QUOTED PASSAGE>
····················

# Uk_mb - 5x5 - madcow - GO!!



## Uk_mb (Feb 18, 2011)

Starting to log my progress now as my training been up and down, forgetting weights etc. maybe one week I'd bench 120. The next week I'd bench 100 on last set, very very bad memory yes !!

Anyway, I started 5x5 about two weeks ago now and along with gear and diet seems to be working.

Stats.

25years old

Rough bf.. 15%.

14.8 st

5'10

Currently on cycle 1.6g test400

Winny 60mg

All the usual sups, eg. Vit c, cod liver oil, vit b12

Towards end of cycle may start onerip, up until pct.

Diet.

Going to clean my diet up ATM it's a bit sh1t to say the least , protein high but my gut is growing lol.

Max lifts ..

····················

DATA FOR ANALYSIS>

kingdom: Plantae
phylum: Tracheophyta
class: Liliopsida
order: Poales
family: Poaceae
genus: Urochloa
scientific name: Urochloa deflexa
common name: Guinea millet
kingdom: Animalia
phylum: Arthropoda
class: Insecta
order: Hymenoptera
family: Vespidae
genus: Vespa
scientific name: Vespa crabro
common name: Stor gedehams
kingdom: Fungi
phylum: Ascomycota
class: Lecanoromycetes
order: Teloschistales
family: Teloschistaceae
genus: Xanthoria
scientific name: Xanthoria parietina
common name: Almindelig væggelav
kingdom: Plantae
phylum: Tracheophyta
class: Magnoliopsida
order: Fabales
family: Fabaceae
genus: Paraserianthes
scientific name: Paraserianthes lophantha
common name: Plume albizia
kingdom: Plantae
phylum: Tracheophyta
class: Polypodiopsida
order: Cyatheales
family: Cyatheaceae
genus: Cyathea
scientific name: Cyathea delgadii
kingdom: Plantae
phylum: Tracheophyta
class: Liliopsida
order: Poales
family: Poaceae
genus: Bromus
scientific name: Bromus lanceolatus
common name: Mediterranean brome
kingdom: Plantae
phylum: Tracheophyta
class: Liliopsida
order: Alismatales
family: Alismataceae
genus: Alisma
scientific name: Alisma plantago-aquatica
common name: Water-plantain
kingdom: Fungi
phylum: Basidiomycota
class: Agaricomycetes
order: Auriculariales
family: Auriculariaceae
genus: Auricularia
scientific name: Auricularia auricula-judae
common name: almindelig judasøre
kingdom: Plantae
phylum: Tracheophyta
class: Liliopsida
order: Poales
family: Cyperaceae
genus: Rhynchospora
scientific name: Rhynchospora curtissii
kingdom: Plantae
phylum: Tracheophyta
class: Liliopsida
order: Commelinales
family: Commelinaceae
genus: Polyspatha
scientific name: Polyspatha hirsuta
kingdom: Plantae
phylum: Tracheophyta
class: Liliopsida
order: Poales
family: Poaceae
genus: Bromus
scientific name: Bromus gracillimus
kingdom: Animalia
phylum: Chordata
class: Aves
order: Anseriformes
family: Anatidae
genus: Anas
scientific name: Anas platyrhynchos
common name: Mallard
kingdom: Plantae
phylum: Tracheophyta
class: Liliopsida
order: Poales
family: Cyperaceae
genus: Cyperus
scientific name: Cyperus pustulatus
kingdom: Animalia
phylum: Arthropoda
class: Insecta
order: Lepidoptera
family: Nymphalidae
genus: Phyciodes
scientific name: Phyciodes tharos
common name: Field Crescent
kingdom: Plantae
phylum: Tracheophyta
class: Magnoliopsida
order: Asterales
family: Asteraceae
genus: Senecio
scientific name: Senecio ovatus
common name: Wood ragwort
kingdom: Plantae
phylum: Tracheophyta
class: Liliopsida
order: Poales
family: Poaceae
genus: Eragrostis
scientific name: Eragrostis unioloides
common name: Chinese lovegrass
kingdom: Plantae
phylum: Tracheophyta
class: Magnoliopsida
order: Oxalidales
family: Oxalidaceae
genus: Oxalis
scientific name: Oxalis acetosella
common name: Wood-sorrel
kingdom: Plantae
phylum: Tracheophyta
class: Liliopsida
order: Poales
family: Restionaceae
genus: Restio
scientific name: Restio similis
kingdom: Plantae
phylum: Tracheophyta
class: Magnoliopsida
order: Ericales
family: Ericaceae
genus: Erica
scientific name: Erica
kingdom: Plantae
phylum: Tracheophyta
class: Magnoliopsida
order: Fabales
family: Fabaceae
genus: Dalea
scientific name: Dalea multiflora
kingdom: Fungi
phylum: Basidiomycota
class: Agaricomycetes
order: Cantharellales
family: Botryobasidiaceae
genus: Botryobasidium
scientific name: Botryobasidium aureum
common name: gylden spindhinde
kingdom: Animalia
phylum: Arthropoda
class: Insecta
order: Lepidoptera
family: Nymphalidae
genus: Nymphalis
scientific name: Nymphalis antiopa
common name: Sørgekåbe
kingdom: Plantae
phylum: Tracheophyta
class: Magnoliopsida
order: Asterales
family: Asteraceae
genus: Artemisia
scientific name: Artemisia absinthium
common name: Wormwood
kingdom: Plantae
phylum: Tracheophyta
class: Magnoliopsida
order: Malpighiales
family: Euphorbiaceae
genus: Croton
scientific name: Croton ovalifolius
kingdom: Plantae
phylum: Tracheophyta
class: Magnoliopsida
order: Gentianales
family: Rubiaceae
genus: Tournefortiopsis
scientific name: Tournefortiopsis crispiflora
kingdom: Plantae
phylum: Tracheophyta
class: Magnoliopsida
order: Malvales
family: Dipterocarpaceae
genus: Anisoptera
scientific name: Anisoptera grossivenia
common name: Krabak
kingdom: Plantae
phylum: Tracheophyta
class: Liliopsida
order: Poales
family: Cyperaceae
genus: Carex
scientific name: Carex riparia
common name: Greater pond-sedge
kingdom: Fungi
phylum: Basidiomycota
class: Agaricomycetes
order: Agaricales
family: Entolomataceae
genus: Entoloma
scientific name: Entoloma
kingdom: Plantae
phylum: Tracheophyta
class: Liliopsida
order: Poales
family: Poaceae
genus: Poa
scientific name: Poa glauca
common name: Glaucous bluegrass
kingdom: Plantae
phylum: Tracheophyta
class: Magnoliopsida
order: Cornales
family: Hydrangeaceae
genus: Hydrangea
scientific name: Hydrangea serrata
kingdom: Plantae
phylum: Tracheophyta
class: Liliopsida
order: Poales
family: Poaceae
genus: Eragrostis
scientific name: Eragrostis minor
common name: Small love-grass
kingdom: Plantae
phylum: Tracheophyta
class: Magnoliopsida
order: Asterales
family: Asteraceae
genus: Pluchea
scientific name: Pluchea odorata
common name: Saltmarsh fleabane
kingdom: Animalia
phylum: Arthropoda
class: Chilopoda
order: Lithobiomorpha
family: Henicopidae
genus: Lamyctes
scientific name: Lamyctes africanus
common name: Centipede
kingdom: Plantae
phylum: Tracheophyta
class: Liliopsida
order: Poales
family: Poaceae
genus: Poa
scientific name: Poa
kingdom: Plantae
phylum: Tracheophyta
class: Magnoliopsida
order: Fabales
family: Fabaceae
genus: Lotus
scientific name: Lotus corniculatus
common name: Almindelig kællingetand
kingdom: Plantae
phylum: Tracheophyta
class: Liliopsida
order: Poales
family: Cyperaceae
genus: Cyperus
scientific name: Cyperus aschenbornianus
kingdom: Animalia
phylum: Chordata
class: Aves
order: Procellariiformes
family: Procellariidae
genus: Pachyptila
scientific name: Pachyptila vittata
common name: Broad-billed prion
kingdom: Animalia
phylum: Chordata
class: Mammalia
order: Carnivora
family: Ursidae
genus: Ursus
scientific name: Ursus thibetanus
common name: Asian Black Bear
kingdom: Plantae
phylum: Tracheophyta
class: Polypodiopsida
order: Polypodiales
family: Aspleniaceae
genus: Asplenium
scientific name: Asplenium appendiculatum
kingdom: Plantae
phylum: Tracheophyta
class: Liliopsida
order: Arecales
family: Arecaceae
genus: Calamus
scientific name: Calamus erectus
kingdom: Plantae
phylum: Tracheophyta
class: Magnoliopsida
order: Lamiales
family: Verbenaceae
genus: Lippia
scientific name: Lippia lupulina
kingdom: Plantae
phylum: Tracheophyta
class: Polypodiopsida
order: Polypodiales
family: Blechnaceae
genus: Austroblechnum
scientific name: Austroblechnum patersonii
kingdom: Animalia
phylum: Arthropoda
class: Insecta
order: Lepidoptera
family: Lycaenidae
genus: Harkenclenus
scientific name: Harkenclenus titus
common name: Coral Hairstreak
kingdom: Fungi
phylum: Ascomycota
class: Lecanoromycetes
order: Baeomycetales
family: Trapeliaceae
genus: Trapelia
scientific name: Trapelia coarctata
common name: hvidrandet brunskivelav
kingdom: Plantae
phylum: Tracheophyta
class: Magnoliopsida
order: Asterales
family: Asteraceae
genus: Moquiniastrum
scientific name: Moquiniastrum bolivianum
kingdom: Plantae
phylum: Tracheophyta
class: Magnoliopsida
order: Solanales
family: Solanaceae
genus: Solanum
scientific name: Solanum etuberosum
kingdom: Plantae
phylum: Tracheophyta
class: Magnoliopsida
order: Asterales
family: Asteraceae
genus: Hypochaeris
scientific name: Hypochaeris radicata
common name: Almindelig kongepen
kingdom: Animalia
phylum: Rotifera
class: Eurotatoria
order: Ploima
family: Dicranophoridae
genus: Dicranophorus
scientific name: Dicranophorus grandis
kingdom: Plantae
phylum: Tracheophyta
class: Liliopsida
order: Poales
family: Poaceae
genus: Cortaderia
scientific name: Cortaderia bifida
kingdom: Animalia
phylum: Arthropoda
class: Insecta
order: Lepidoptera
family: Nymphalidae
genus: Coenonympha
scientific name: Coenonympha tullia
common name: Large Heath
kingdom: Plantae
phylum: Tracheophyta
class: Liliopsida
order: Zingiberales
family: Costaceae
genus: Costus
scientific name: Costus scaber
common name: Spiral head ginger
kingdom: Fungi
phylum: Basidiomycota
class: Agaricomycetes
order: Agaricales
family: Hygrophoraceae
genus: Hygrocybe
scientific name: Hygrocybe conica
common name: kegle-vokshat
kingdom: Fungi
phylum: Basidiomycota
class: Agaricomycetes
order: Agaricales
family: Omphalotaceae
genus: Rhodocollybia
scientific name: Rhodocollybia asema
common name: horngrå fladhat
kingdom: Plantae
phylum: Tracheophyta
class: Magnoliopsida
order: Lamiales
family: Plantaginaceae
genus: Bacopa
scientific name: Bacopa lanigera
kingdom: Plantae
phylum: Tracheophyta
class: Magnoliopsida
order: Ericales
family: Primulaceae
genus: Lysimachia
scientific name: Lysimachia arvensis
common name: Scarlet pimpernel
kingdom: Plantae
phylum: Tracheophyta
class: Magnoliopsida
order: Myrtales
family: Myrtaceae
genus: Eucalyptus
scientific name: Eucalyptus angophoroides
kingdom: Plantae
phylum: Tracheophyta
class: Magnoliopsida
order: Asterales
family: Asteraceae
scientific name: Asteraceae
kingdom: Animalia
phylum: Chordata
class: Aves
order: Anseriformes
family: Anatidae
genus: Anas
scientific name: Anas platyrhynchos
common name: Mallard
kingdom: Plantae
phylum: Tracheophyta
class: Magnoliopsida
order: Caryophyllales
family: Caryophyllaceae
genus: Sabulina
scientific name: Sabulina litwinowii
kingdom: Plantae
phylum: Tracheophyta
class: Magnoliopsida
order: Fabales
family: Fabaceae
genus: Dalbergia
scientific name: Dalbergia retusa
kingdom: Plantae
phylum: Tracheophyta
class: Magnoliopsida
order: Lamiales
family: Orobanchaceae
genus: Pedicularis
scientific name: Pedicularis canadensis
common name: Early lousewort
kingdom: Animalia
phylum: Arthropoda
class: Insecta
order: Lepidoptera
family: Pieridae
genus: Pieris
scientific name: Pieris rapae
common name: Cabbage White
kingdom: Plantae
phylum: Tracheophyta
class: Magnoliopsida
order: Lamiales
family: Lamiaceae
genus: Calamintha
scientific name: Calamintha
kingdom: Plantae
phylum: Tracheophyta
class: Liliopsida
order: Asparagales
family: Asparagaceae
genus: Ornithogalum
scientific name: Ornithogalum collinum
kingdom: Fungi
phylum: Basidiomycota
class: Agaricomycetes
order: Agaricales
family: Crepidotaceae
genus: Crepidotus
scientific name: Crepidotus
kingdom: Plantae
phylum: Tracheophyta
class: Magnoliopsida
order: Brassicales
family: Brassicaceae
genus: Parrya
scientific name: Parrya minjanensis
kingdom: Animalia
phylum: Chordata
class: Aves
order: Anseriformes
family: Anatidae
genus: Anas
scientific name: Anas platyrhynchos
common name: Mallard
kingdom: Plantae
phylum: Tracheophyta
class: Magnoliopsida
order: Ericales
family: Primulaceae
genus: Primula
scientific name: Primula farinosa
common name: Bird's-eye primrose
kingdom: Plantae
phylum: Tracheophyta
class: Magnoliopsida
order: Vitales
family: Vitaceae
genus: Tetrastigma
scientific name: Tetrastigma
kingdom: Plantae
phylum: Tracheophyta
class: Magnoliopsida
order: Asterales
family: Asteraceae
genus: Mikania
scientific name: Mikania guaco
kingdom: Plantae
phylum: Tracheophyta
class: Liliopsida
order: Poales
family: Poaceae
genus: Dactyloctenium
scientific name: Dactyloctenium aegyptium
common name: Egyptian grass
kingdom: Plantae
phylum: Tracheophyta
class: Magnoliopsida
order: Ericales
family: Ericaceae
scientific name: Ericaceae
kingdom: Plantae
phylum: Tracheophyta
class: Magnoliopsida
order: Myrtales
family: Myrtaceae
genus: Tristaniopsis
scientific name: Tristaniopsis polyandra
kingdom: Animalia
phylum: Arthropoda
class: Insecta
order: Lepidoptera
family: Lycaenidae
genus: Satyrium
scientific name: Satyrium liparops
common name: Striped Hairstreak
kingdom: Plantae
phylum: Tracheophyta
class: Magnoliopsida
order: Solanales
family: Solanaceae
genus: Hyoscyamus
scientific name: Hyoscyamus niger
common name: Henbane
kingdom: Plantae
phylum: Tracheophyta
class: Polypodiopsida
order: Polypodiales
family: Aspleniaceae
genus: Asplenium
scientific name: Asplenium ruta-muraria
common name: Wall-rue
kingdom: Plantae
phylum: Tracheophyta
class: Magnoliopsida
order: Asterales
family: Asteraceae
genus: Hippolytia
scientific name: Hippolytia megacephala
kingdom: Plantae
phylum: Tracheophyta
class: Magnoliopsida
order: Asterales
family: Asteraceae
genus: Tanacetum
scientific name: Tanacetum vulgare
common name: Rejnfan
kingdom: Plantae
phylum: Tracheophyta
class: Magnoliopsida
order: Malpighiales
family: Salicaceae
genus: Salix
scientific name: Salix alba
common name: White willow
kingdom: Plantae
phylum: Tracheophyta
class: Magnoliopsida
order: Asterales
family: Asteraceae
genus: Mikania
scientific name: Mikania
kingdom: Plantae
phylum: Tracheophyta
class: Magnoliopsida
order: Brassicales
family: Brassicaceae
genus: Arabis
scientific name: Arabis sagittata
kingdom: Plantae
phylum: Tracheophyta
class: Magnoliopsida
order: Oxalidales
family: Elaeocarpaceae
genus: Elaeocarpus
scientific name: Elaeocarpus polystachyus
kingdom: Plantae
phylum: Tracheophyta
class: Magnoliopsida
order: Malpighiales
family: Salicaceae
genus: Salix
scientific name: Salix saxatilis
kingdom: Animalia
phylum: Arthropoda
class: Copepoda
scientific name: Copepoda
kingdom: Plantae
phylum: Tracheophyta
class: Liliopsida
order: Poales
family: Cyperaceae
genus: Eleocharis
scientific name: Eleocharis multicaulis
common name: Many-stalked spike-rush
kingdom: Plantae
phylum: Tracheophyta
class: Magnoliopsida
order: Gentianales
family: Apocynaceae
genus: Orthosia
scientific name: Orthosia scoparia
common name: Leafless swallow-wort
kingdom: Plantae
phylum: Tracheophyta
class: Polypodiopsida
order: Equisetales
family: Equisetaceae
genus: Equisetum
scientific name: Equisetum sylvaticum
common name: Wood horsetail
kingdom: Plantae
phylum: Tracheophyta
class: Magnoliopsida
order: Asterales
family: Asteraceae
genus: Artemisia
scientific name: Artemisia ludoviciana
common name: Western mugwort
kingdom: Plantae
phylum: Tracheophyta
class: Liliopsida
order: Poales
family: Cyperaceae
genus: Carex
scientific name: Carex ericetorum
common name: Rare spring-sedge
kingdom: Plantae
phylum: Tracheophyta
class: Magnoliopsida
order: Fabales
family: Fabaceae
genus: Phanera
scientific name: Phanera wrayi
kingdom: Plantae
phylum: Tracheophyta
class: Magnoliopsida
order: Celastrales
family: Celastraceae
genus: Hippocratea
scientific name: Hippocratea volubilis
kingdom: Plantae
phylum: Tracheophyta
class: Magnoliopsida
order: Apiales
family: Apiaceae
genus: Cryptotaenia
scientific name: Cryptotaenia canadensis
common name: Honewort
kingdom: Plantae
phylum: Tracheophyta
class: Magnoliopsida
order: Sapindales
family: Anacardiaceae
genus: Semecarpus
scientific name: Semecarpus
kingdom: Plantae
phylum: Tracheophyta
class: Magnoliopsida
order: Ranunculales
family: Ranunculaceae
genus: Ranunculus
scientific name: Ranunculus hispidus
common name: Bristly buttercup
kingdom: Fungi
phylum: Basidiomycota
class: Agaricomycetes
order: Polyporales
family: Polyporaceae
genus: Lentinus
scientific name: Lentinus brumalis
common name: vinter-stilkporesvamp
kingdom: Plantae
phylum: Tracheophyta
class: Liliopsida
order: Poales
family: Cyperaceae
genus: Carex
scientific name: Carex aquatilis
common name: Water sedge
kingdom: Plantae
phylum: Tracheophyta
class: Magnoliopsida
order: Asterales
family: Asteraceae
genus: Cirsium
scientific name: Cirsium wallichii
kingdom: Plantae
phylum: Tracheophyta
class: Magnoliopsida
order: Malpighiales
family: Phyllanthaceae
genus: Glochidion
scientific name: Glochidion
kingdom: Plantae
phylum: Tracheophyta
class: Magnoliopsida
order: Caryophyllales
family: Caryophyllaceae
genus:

····················

Name each supplement the training log gives as an example of "the usual sups."

RESULT FOR THIS EXERCISE>
Vit c, cod liver oil, vit b12